Faith and Public Service

While some Christian communities practice separation from public life, including refusing to vote or serve in the military and other coercive forces, for the most part Christians down through the centuries have made their peace with citizenship in what Augustine referred to as the "City of Man." We live, Augustine and others who followed him, with a foot in each realm, with duties to both.

While I have argued strongly that our ultimate allegiance must be to God (as laid out in the Lord's Prayer), and that this allegiance should guide the way we live in society, I also believe it is important for people of faith to engage the public square. It is my belief that we have duties as citizens of both realms, which I believe emerge from the two great commandments. We are to love God, but also love our neighbors. To be a neighbor is to show mercy toward the other (Luke 10:25-37). 

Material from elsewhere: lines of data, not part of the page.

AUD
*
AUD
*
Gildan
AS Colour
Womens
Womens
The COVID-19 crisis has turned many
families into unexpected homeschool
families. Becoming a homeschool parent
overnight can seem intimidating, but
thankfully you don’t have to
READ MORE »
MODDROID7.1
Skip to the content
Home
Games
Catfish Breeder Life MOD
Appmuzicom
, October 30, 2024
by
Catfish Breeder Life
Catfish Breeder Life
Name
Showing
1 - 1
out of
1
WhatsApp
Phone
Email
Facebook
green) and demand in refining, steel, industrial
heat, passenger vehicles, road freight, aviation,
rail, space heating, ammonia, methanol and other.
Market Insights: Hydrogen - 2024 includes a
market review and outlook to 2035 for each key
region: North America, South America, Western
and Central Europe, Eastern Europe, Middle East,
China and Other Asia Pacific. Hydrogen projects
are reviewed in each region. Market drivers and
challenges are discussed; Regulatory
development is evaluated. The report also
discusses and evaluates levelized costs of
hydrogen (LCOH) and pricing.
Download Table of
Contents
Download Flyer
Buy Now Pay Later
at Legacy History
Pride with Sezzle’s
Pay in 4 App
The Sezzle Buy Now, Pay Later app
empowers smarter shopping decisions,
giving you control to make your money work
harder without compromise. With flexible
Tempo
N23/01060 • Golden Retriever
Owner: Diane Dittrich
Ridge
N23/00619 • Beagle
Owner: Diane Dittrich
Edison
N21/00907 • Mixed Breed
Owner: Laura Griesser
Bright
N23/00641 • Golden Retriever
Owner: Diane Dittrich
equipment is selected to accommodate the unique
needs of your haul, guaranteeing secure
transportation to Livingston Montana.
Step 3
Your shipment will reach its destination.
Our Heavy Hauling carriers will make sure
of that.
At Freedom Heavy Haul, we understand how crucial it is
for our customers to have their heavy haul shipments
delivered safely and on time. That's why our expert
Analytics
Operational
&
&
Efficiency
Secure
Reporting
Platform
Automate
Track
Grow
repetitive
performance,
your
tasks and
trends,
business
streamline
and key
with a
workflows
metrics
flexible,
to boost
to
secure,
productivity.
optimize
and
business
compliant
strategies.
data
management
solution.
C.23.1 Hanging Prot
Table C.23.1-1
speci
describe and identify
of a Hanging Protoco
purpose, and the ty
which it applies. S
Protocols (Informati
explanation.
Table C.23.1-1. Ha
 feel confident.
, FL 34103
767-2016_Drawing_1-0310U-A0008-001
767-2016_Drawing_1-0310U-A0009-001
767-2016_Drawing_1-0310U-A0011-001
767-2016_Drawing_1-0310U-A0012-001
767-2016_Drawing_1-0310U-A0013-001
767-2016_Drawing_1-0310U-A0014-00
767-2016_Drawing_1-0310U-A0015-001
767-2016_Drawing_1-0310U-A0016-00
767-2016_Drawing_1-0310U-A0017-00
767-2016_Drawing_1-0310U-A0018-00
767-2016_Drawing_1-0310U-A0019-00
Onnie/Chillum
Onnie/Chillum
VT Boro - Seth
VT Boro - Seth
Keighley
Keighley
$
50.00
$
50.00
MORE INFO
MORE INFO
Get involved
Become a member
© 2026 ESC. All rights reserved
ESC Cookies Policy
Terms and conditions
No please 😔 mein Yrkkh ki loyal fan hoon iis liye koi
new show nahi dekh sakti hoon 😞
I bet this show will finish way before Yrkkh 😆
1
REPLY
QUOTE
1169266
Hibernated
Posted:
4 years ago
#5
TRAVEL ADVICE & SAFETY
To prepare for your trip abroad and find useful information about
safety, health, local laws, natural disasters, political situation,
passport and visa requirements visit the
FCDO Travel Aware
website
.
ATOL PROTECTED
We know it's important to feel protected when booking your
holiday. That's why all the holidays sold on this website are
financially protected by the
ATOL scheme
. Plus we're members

I have tried to be involved a variety of ways in contributing to the betterment of society. I do so motivated by my faith. I have been involved, for instance,  in community organizing efforts (though I'm taking a break from active participation at this moment).  As an expression of this commitment I've taken on a new responsibility. I have been appointed and cleared to be a chaplain for the Troy Police Department. I know have my ID and my badge. Yes, I have a badge. It looks like any police badge, except it says Police Chaplain. I am not allowed to arrest anyone!

I am taking on this new role for a couple of reasons, but mostly because I see it as a way of serving my community using the gifts and calling provided to me by the Spirit. It is not easy being a police officer, even in a rather safe suburban community like Troy. Some feel called to the work, which can go unappreciated. It's a bit like being a teacher. We want good teachers, but we're not sure we want to pay them commensurate to what we want from them (being a public school teacher is another important area of public service).  The reason for doing this kind of work is not to proselytize, but to give care and support to others, especially those in need. It also allows me the opportunity to be a bridge where possible with the faith communities (drawing especially on my interfaith work).

I'm looking forward to with the officers and staff, along with service to the broader community. One duty to which I may be called is to accompany an officer delivering a death notice to a family. I may be called out to assist in ministering to people in a serious accident or tragic event. I don't know where this will lead, but for me it is a way of living out my faith in service to my neighbor. That is, showing mercy to the other.  With that I'll invite you to pray for me and those called to protect and serve the populace.